Йана Бориз – Жирандоль (страница 63)
– Ты в какой дом, балам?[135] – словоохотливый аксакал протянул за папиросой попорченную экземой кисть.
– К Батырхановым. Моя Ак-Ерке здесь войну пережидает.
– А! Так… так… Она вернулась еще прошлым летом.
– Откуда вернулась? – Айбар вгляделся в тыквенную кожу, болячки налипли к ней лоскутами старой газеты. – Возьмите всю пачку, ата[136]. – Он протянул старику полупустую коробку трофейных австрийских.
– Ай, рахмет, балам, уважил шала. – Глаза старика масляно заблестели. – А келин что? Келин пожила у Рахимбая и назад прибежала.
– У… у какого Рахимбая?
– Ты не знаешь разве? Знатный бай, большое стадо. Его сын председателем в «Красном Октябре».
– Как… Каким председателем? Как пожила?
– Так Рахимбай-то овдовел, вот и взял себе молодуху. – Аксакал с удовольствием затянулся, посмотрел на собеседника и осекся: – Твою, что ли, получается?
Айбар промолчал, на глаза наплывали красные полоски, как в госпитале. Услышанное не вмещалось в грубую фронтовую шинель, пришлось ее расстегнуть, подышать морозом. Он протянул руку к старику, взял пачку папирос, закурил новую.

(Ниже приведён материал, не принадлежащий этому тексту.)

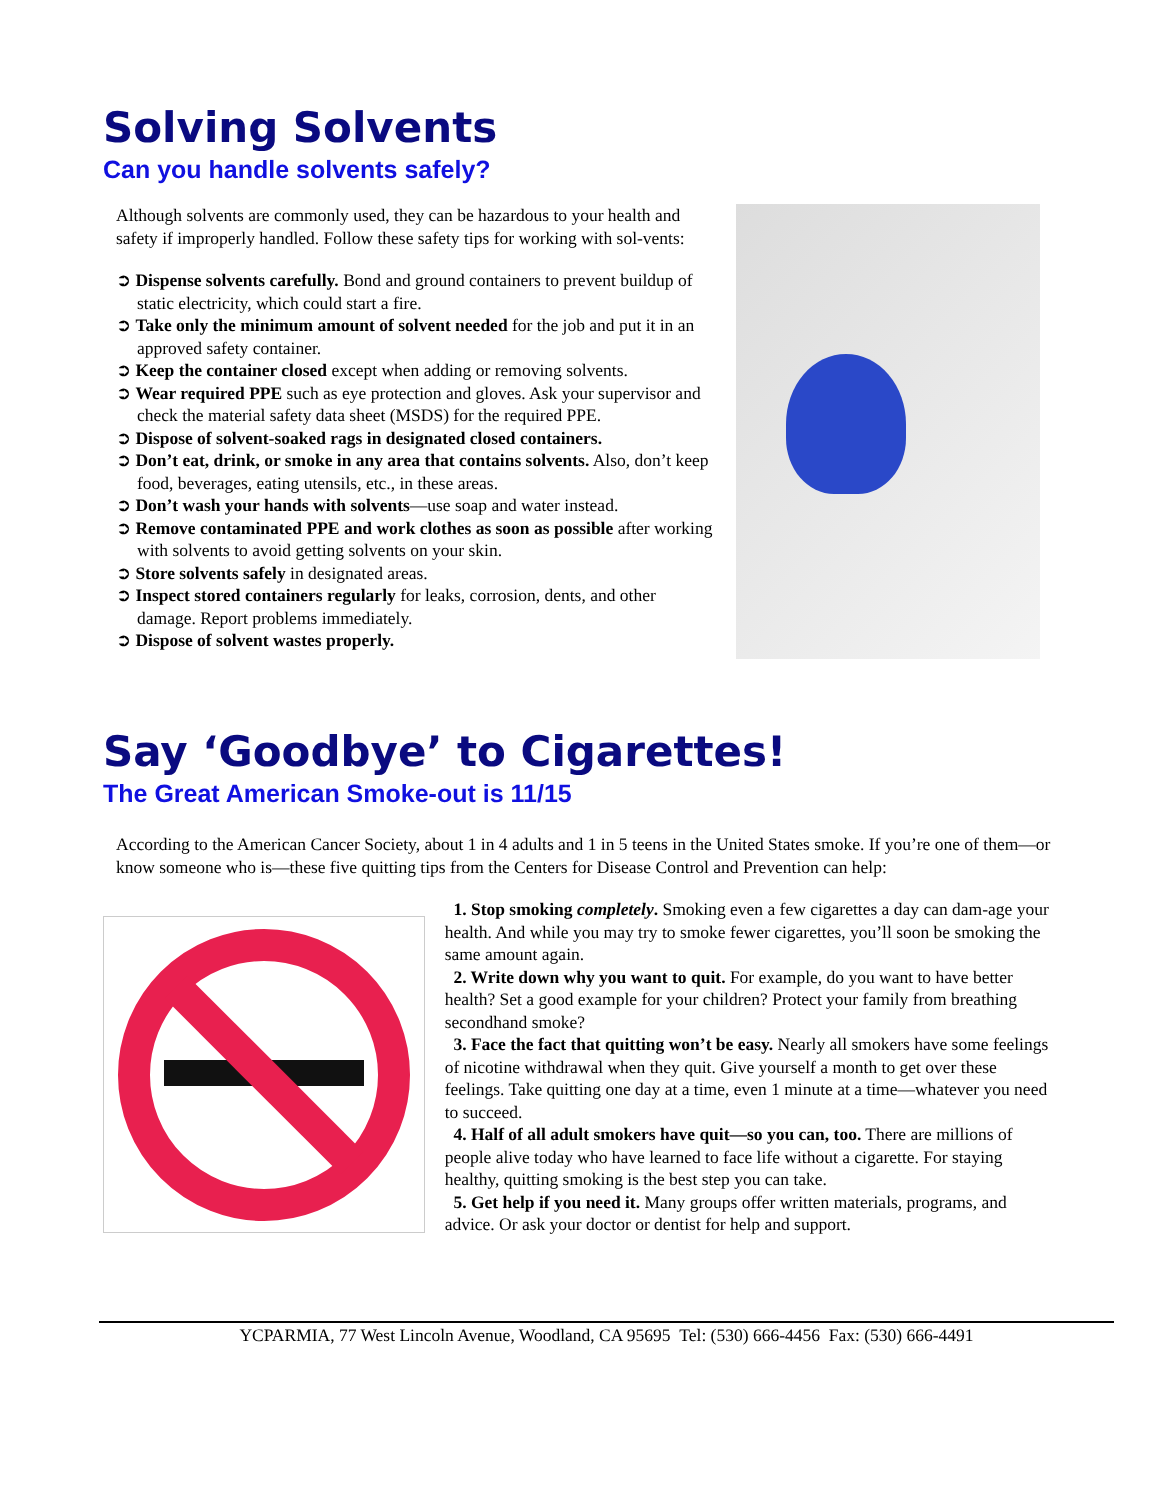Solving Solvents
Can you handle solvents safely?
Although solvents are commonly used, they can be hazardous to your health and safety if improperly handled. Follow these safety tips for working with sol-vents:
➲ Dispense solvents carefully. Bond and ground containers to prevent buildup of static electricity, which could start a fire.
➲ Take only the minimum amount of solvent needed for the job and put it in an approved safety container.
➲ Keep the container closed except when adding or removing solvents.
➲ Wear required PPE such as eye protection and gloves. Ask your supervisor and check the material safety data sheet (MSDS) for the required PPE.
➲ Dispose of solvent-soaked rags in designated closed containers.
➲ Don’t eat, drink, or smoke in any area that contains solvents. Also, don’t keep food, beverages, eating utensils, etc., in these areas.
➲ Don’t wash your hands with solvents—use soap and water instead.
➲ Remove contaminated PPE and work clothes as soon as possible after working with solvents to avoid getting solvents on your skin.
➲ Store solvents safely in designated areas.
➲ Inspect stored containers regularly for leaks, corrosion, dents, and other damage. Report problems immediately.
➲ Dispose of solvent wastes properly.
Say ‘Goodbye’ to Cigarettes!
The Great American Smoke-out is 11/15
According to the American Cancer Society, about 1 in 4 adults and 1 in 5 teens in the United States smoke. If you’re one of them—or know someone who is—these five quitting tips from the Centers for Disease Control and Prevention can help:
1. Stop smoking completely. Smoking even a few cigarettes a day can dam-age your health. And while you may try to smoke fewer cigarettes, you’ll soon be smoking the same amount again.
2. Write down why you want to quit. For example, do you want to have better health? Set a good example for your children? Protect your family from breathing secondhand smoke?
3. Face the fact that quitting won’t be easy. Nearly all smokers have some feelings of nicotine withdrawal when they quit. Give yourself a month to get over these feelings. Take quitting one day at a time, even 1 minute at a time—whatever you need to succeed.
4. Half of all adult smokers have quit—so you can, too. There are millions of people alive today who have learned to face life without a cigarette. For staying healthy, quitting smoking is the best step you can take.
5. Get help if you need it. Many groups offer written materials, programs, and advice. Or ask your doctor or dentist for help and support.
YCPARMIA, 77 West Lincoln Avenue, Woodland, CA 95695 Tel: (530) 666-4456 Fax: (530) 666-4491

– М-м-м… м-м-м… – Айбар мычал, пытаясь сложить из ярости и разочарования какое-нибудь приличное слово, но таких долго не подворачивалось. Он докурил вторую и наконец выдавил: – А что с Рахимбаем? Почему вернулась-то?
– Так похоронили его прошлым годом. Дети и погнали токал взашей, получается. Пока жив был отец, терпели, а потом – саубол, айналайын[137]. Теперь опять коз доит и конский кизяк собирает… А ты, получается, прямо с фронта? Вот как, балам… – Старик помолчал, докурил папиросу до самого донышка и с сожалением утопил окурок в праздничном снежном колпаке вбитой стоймя жердины. – Ну я пойду? Храни тебя Аллах!
Айбар вручил аксакалу жалкий остаток папирос, прошел до конца улицы и свернул на берег озера. Карта стала планом военной операции, посередине – траншея санного пути, от нее разбегались тропинки окопов, по бокам не лунки, а воронки от снарядов. Он вытащил из вещмешка кисет, сварганил самокрутку. Сейчас крепкая махорка – самое то. Надымив с маленький костер, он повернулся и зашагал назад, нашел домик тещи, обросший ледяными соплями. Под ноги метнулся собачий скулеж. Кулак решительно затарабанил в покосившуюся дверь.
– Япыр-ау![138] – Ак-Ерке застыла на пороге, прикрыв ладошкой рот, выпуклые больные глаза метались по его шинели, не добегая до лица.
Она сильно подурнела, пожелтела, состарилась, ноги враскоряку, как будто неправильно вставленные. Доктор в госпитале наверняка выдал бы диагноз, он любил распыляться про щитовидную железу и гормональный фон.
– Почему ты мне ни строчки не написала? – Айбар не хотел входить.
– Ой-бой, как писать? Ты же знаешь, я не… – Она опустила руки на засаленный халат.
Как объяснить, что вторая зима оказалась в разы голоднее первой, а в начале 1943-го умерла мать и старшая сноха выставила Ак-Ерке на улицу? Как доказать ему, что совеститься можно и до старости, а голодом долго не прожить, поэтому сначала надо думать про пузо, а потом про все остальное? Рахима и сама пошла замуж за серебряную уздечку, так что она бы поняла, не осудила. И супруг должен простить.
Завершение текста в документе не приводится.